WHAT IS BEING ASKED =>
Beginning at the line containing "Het Travelin’ Niko" in the material below and ending at the line containing "sneldrogend is.", return each line exactly and add nothing.

EXCERPTED RECORDS =>
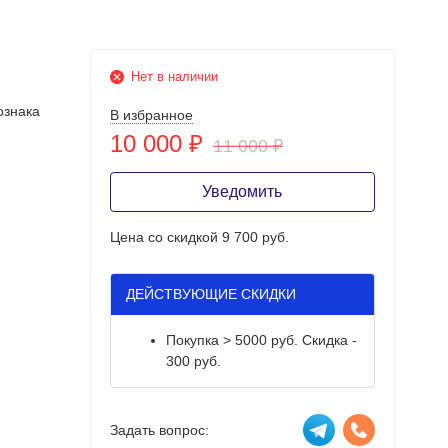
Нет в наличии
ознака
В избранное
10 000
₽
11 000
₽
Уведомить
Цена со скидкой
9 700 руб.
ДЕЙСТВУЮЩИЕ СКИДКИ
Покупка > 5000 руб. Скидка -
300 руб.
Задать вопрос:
--
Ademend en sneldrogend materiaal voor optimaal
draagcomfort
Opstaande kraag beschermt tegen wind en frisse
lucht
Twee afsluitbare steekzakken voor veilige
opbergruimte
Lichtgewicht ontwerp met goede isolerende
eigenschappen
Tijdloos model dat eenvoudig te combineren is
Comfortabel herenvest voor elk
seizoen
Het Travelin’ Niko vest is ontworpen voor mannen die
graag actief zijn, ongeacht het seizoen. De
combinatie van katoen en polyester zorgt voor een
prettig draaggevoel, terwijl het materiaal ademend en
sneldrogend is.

SOLUTION TO THIS TASK =>
Het Travelin’ Niko vest is ontworpen voor mannen die
graag actief zijn, ongeacht het seizoen. De
combinatie van katoen en polyester zorgt voor een
prettig draaggevoel, terwijl het materiaal ademend en
sneldrogend is.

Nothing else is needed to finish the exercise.